Chasse aux actes "inutiles" à l'hôpital
Il faudra aussi rogner sur ce que le ministère de la santé estime être des « actes inutiles ». Une pratique qui se serait multipliée à cause du système de rémunération à l'acte, encourageant les hôpitaux à pratiquer et facturer plus d'actes que strictement nécessaire pour être correctement financés.
Les soins spécialisés réservés aux plus grosses structures
Concernant les hôpitaux de proximité, ( Belvès, Domme, Excideuil, Nontron, Ribérac, Saint Astier, Saint Aulaye) leur statut changera, mais on restera là aussi dans la continuité de la politique de Groupement Hospitalier de Territoire.

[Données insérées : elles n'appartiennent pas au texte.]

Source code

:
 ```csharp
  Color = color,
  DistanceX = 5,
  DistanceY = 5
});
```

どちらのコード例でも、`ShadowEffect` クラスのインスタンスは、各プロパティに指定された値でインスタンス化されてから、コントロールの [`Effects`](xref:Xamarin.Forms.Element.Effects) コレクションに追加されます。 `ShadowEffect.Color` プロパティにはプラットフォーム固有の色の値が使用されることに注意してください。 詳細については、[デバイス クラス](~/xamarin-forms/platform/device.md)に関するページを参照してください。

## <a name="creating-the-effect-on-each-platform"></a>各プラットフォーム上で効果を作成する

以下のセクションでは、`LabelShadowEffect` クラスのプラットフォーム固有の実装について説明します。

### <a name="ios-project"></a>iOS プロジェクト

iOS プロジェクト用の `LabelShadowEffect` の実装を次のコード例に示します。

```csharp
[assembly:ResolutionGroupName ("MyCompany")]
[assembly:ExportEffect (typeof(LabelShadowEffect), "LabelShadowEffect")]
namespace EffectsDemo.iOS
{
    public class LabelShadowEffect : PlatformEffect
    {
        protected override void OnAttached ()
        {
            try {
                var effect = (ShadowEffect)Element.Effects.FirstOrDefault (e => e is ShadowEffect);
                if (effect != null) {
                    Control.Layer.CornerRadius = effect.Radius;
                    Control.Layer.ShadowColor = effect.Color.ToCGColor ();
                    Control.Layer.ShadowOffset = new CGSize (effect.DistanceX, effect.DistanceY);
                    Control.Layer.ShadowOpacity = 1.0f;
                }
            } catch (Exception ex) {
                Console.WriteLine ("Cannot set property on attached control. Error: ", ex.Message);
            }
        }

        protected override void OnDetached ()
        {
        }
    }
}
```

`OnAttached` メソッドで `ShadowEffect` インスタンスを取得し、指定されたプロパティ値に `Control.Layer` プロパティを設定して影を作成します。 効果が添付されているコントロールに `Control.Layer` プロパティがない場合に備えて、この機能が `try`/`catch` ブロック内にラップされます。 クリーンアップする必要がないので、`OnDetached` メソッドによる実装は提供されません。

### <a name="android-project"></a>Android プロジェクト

Les 600 plus petits établissements français continueront à être réorientés sur des priorités telles que la gériatrie, la rééducation, l’imagerie, la biologie ou encore la télémédecine. Blocs chirurgicaux et maternités continueront à être regroupés dans les plus gros établissements pour leur assurer une activité plus importante.
Un point d'achoppement (on se souvient de la mobilisation autour de la fermeture programmée de la chirurgie et la maternité à l'hôpital de Sarlat) qui risque de ne pas passer dans certains territoires.
Le virtuel, solution miracle ?
Enfin, la dématérialisation fait aussi son apparition dans le secteur médical. Par la télémédecine censée permettre les soins spécialisés à distance y compris dans les lieux les plus reculés, mais aussi à travers la prise de rendez-vous systématique en ligne, en ville comme à l’hôpital, pour limiter le nombre de rendez-vous non honorés.
Selon le ministère de la santé, 100 millions de rendez-vous médicaux non honorés chaque année en France équivaudraient à 37 000 emplois temps plein de médecins.